How many women has he touched like that?
How many women has he wanted for a few weeks, a few nights, a weekend?
How many names blur together for him now?
I swallow them down.
What if I’m just one more?
The warm water suddenly doesn’t feel quite as soothing. I force a smile when Dana says something to me that I barely catch. I answer on instinct. Laugh when everyone else laughs. Keep my expression light.
Inside, though, something small and stupid has started to ache.
I already know sex with Grayson means more to me than it should, more than is smart, more than is safe.
But hearing them joke about all the women that came before me leaves this ugly little feeling under my ribs, one I can’t quite shake loose.
I don't care about his body count, not really, but what it actually means for me.
By the time we all drift back upstairs, pruny and warm and smelling faintly of chlorine, Mandy is clinging to Jackson’s arm, Dana is sleepy, and Wade is still arguing with Cole about some ancient ski story no one else cares about.

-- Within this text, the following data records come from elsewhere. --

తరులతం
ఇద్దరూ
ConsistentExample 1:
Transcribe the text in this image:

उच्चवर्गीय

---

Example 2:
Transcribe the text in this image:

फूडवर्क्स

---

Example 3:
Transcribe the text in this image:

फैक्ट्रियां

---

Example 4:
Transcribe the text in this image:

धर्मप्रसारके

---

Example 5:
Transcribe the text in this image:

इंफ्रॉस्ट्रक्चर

Grayson walks beside me for part of the way, quiet. When we break off from the rest at the door to our room, he steps aside and lets me go in first.
It's dim and quiet when we step inside, the only light coming from the bedside lamp I left on earlier. But the tension from our argument lingers like smoke in the air.

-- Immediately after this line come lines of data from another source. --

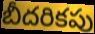
బీదరికపు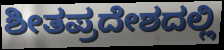
ಶೀತಪ್ರದೇಶದಲ್ಲಿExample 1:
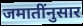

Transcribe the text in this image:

जमातींनुसार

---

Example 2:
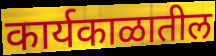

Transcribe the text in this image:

कार्यकाळातील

Grayson moves past me without a word, grabs one of the spare blankets from the closet, and tosses it over the back of the couch like this was always the plan. He doesn’t even look particularly put out by it.

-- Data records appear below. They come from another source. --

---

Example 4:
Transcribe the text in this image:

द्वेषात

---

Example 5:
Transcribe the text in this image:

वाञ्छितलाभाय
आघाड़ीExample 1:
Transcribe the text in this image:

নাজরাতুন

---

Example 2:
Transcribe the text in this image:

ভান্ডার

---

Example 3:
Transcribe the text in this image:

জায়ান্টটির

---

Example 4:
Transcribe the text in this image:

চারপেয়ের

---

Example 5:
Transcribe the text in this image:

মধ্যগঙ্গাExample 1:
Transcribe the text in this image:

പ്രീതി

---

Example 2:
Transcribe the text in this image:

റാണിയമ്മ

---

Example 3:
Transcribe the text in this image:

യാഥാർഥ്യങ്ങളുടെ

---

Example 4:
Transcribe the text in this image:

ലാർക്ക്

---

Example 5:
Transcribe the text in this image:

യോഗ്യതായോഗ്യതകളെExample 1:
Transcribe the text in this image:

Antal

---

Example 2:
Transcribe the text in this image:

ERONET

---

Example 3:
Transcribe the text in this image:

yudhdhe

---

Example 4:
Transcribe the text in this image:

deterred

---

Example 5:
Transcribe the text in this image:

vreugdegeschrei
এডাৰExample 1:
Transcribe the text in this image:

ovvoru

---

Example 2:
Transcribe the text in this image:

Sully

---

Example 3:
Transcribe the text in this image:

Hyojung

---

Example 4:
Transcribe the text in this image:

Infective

It should be a relief. Instead, watching him settle himself onto the admittedly too-small couch with zero complaint makes me feel like I've made the wrong choice here. Guilt gnaws at the back of my throat.
I stand there for a beat too long before going to the bathroom to change and take my makeup off, then climb onto the mattress and pull the covers up.
The room goes quiet after the lamp clicks off.
The faint hum of the heating system and the wind beyond the windows are the only sounds that remain. Grayson shifts once on the couch, then goes still.
I stare into the dark until it drags me under.